QT-shortening effects of ranolazine at different heart rates. Box plots of the QT (panel A) and QTc (panel B) during different heart-rates in Holter recordings. The colored boxes (blue at baseline and red during ranolazine therapy) represent the interquartile range (25th to 75th percentiles); the thick black line in the box is the 50th percentile, and the bars represent the range of results excluding outliers. Open circles indicate outliers and * signs indicate extreme outliers. The ΔQT (QT at baseline minus QTc during ranolazine) and the ΔQTc for the different heart rate categories, including the calculated high and low 95% confidence intervals, are shown in panels C and D, respectively. Note that the ΔQTc is greater during sinus tachycardia than during nocturnal sinus bradycardia (4D).

Figure 5

QT-shortening effects of different sodium channel blockers in LQT3. The data on flecainide and mexiletine are as reported by the groups of Benhorin and Priori, whereas data on ranolazine are from the present study.
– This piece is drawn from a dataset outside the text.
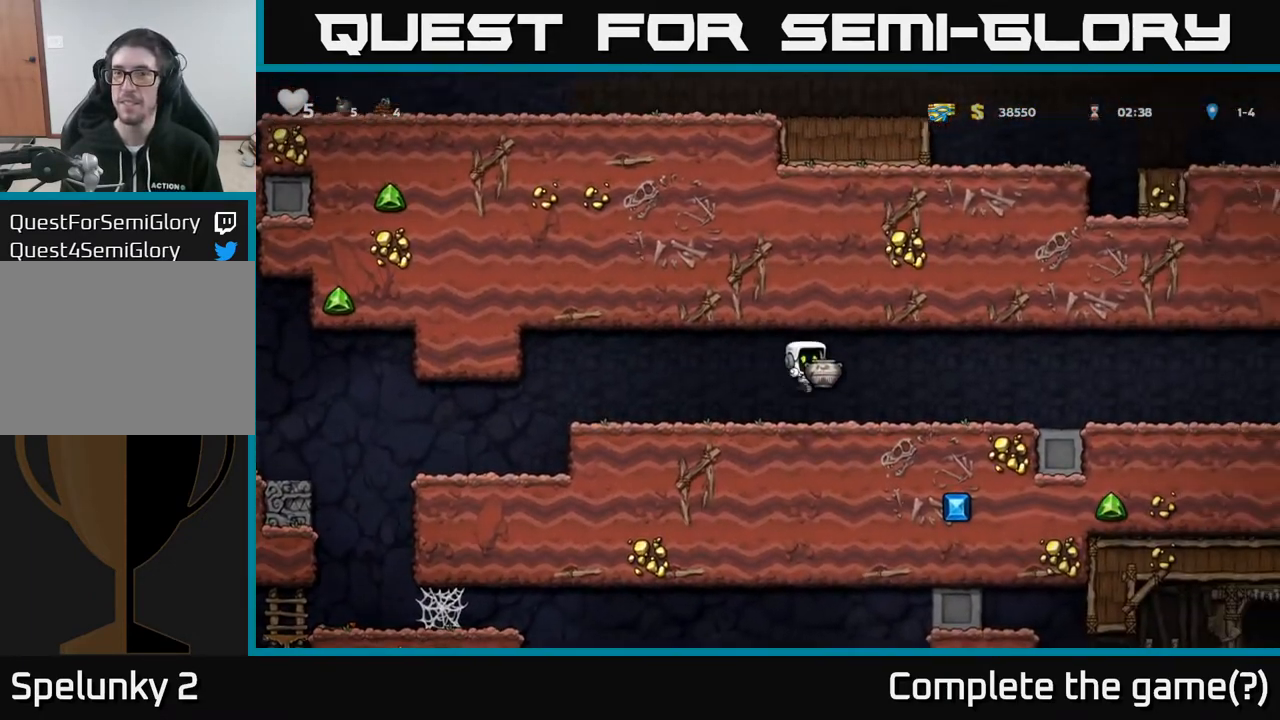
{"buttons": ["DPAD_RIGHT"], "left_stick": "center", "right_stick": "center", "events": [[183, "A", "down"], [233, "A", "up"]]}
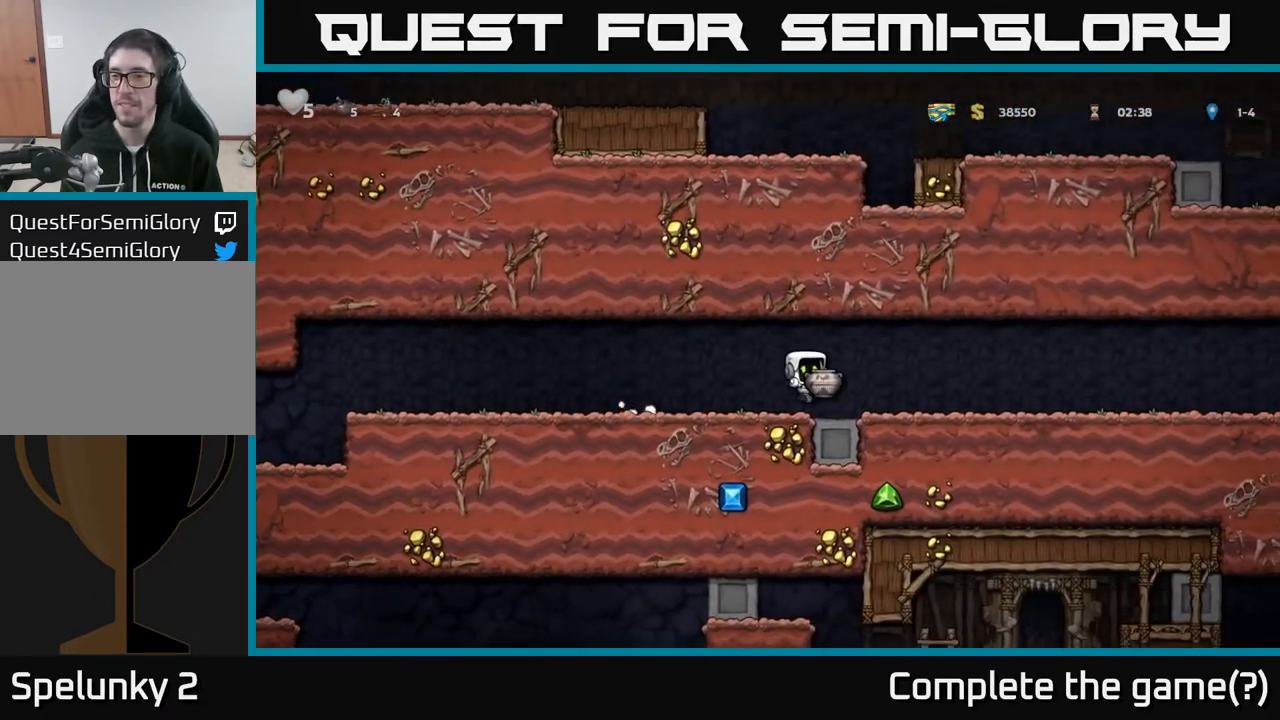
{"buttons": ["DPAD_RIGHT"], "left_stick": "center", "right_stick": "center", "events": [[100, "A", "down"], [183, "A", "up"]]}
Although direct comparison between the QT shortening effects of flecainide, mexiletine and ranolazine has not been performed, the similar baseline QT values (blue columns in all three studies) suggest that all three drugs shorten the QT interval in LQT3 patients to a similar degree (red columns). Values shown for mexiletine represent the median values rather than the mean.